The analysis of commercially available feed and yeast samples showed urea contents ranging from < LOD up to 200 mg kg⁻¹ relative to a feed with a moisture content of 12%. Nine out of ten dry pet food samples resulted in urea content below 50 mg kg⁻¹. This is in accordance with Pibarot and Pilard (2012), who reported concentrations in five different dry pet foods between 10 and 100 mg kg⁻¹, determined by LC-MS/MS. The reason for the elevated urea content (>125 mg kg⁻¹) in one of the dry pet food for dogs remains unclear, as its labelled ingredients were similar to other samples of this category. Our findings of low urea content in baker’s yeast are in accordance with Flanelly et al. (2019). None of the four different baker’s yeasts Flannelly et al. (2019) analysed exceeded the LOD of their method of 50 mg kg⁻¹ and neither did any of our six analysed yeast samples exceed 50 mg kg⁻¹ urea in fresh weight (Note that values are given relative to a moisture content of 12% in Figure 4). As urea is a natural metabolite in animal and plant metabolism, small amounts of urea are not conclusive evidence for adulteration. To access whether urea adulteration is of major concern in the feed sector, further data on occurrence are needed. It is recommended to focus first on yeast intended for feed production, as most RASFF notifications concerning elevated urea content are dealing with this matrix (EC 2020). For a potential implementation of a regulatory limit for urea in feed, the background presence of urea in different feeds has to be established. With their low LOD of 8 and 7 mg kg⁻¹ for LC-MS/MS and HPLC-FLD, respectively, both validated methods are suitable for this purpose.

Additionally, during method development, we found first indications that urea content is not stable over time for spiked yeast samples and for water extracts of selected feed samples. For yeast, a possible explanation might be active metabolism in living yeast cells. In literature, the use of urea as a nitrogen source in the process of growing fodder yeast is described (Boze et al. 1992). The metabolism might also be the reason for the low recovery rate of 62% of the yeast sample fortified with 20 mg kg⁻¹ during enzymatic determination. In feed, plant urease might be the reason for the degradation of urea over time. Especially Leguminosae like soybean, widely used in animal nutrition for their high-protein content, are known for containing urease (Follmer 2008). There might be enzyme activity still present after processing as specified for soy feedstuff in Regulation (EU) No 68/2013 (EC 2013). Therefore, when analysing urea in biological matrices, one should consider these issues.

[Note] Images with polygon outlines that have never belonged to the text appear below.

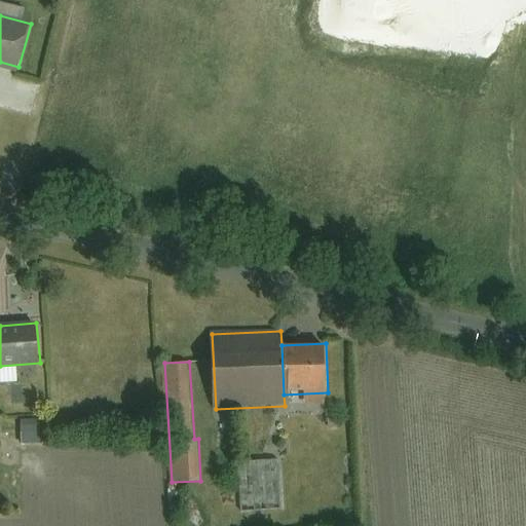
[(22,420),(23,444),(44,443),(42,419),(22,420)]
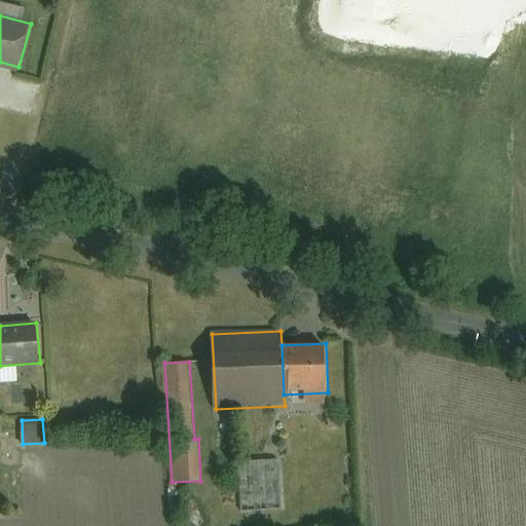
[(241,461),(245,509),(282,505),(278,458),(241,461)]
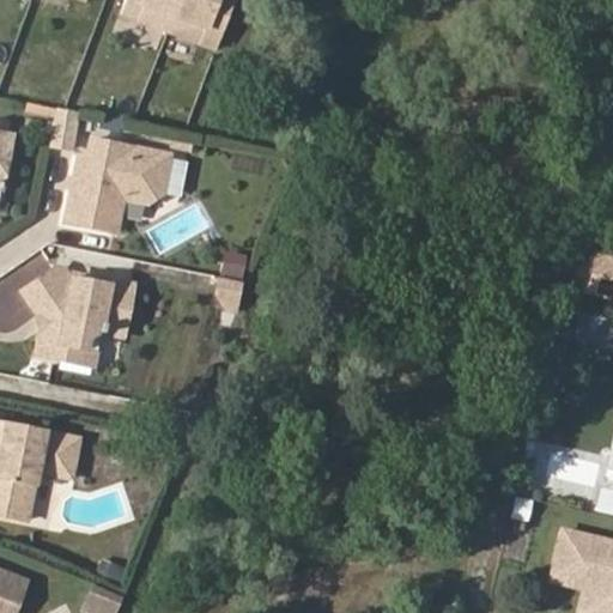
[(123,0),(121,8),(217,44),(232,0),(123,0)]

The presented study introduces two methods for urea determination over a wide concentration range in different feed matrices with a quick and easy sample clean-up. The practicability of both methods has been proven by an in-house validation as well as the method’s application to real samples.

Declaration of interest

The authors declare no conflict of interest.

Acknowledgments

The authors would like to thank Kerstin Mietle and Mandy Schwieters for their help with the work in the laboratory.

Additional information

Funding

This research received no external funding.